Our hunch was that businessmen in India would stay away from acquisitions now. With finances drying up and equity valuations dropping, it is tough for companies to raise money for acquisitions.However, low valuations cut both ways and for people with ready cash this is a good opportunity. Today, acquisition opportunities do exist, both in India and the world, across sectors and product and service lines, and at more reasonable prices. Says Sudip Bandyopadhyay, Chief Executive Officer, Reliance Money: “This is a great time for acquisitions.

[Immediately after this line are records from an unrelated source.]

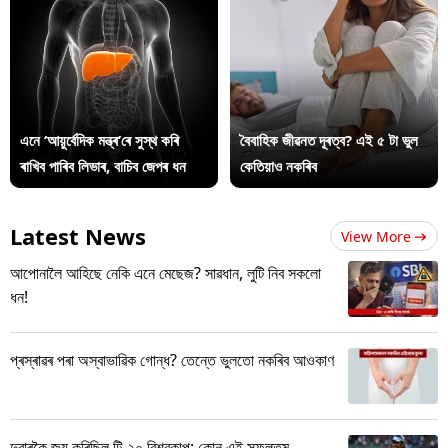
এনে ‘আয়ুৰ্বেদিক মন্ত্ৰ’ৰে সুস্থ কৰি
বৈবাহিক জীৱনত দূৰত্ব? এই ৫ টা ভুল
ৰাখিব পাৰিব লিভাৰ, বাচিব জেপৰ ধন
কেতিয়াও নকৰিব
Latest News
View More
আপোনালৈ আহিছে নেকি এনে মেছেজ? সাৱধান, লুটি নিব সকলো
ধন!
প্ৰস্ৰাৱৰ পৰা অস্বাভাৱিক গোন্ধ? তেন্তে ভুলতো নকৰিব আওকাণ
দুবাৰকৈ জয় কৰিছিল টি-২০ বিশ্বকাপ; কোন এই সফলতম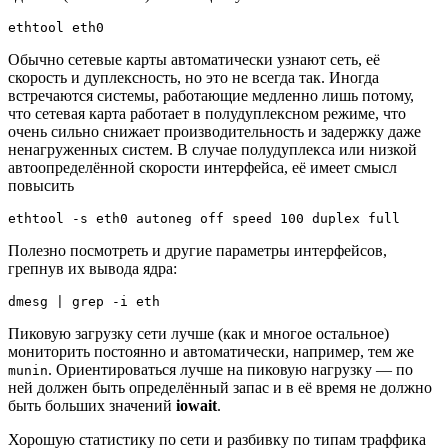
Обычно сетевые карты автоматически узнают сеть, её
скорость и дуплексность, но это не всегда так. Иногда
встречаются системы, работающие медленно лишь потому,
что сетевая карта работает в полудуплексном режиме, что
очень сильно снижает производительность и задержку даже
ненагруженных систем. В случае полудуплекса или низкой
автоопределённой скорости интерфейса, её имеет смысл
повысить
Полезно посмотреть и другие параметры интерфейсов,
грепнув их вывода ядра:
Пиковую загрузку сети лучше (как и многое остальное)
мониторить постоянно и автоматически, например, тем же
. Ориентироваться лучше на пиковую нагрузку — по
munin
ней должен быть определённый запас и в её время не должно
быть больших значений
iowait
.
Хорошую статистику по сети и разбивку по типам траффика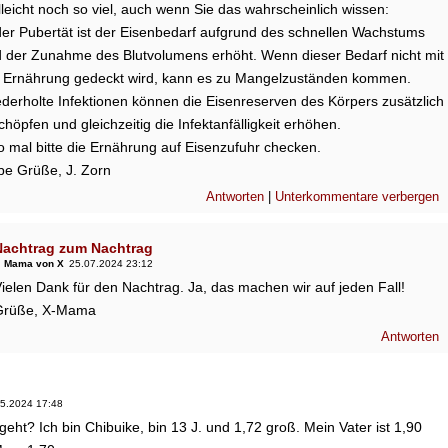
lleicht noch so viel, auch wenn Sie das wahrscheinlich wissen:
der Pubertät ist der Eisenbedarf aufgrund des schnellen Wachstums
 der Zunahme des Blutvolumens erhöht. Wenn dieser Bedarf nicht mit
 Ernährung gedeckt wird, kann es zu Mangelzuständen kommen.
derholte Infektionen können die Eisenreserven des Körpers zusätzlich
chöpfen und gleichzeitig die Infektanfälligkeit erhöhen.
o mal bitte die Ernährung auf Eisenzufuhr checken.
be Grüße, J. Zorn
Antworten
|
Unterkommentare verbergen
Nachtrag zum Nachtrag
Mama von X
25.07.2024 23:12
ielen Dank für den Nachtrag. Ja, das machen wir auf jeden Fall!
Grüße, X-Mama
Antworten
5.2024 17:48
 geht? Ich bin Chibuike, bin 13 J. und 1,72 groß. Mein Vater ist 1,90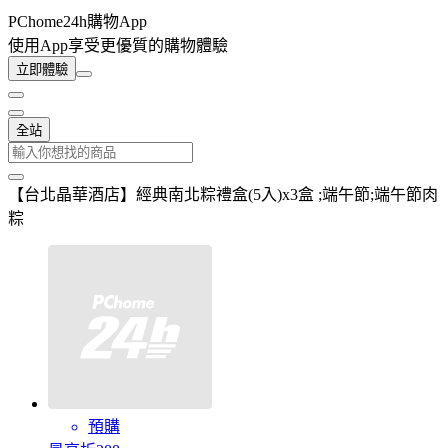
PChome24h購物App
使用App享受更優質的購物體驗
立即體驗
全站
【台北晶華酒店】經典南北粽禮盒(5入)x3盒 ;端午節;端午節肉
粽
預購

If you have the money you can acquire assets now at great valuations.” There has been a significant drop in mergers and acquisition (M&A) activity in India in 2008 compared to a year ago. Yet, it is still higher than the total volume of 2006. However, one must remember that the acquisition of Jaguar-Land Rover by Tata Motors accounted for a lot of the value. Grant Thornton released its annual report on deals related to India on December 18.C.G. Srividya, Grant Thornton’s Partner and Specialist Advisory Services, says: “Corporate India has done a significant number of M&A transactions in 2008 with a value of over $30 billion. It is creditable to note that this has been achieved irrespective of the global economic slowdown and dwindling stock prices. It is also noteworthy that the deal traction on M&A has been good and stable in all quarters, irrespective of the volatility in economy and markets.”
However, as we saw with Satyam’s attempted acquisition of the two real estate and construction companies owned by the same promoter family, there is little tolerance for acquisitions backed by frivolous logic. In this case the company had its own cash and did not need to borrow either. At the same time, there was an almost coordinated backlash from analysts and market players to punish the stock.
Leveraged buyouts are also out, surely. Neither companies nor banks have any appetite for these any more and the ones that have been done earlier are having a tough time grappling with high debt rates.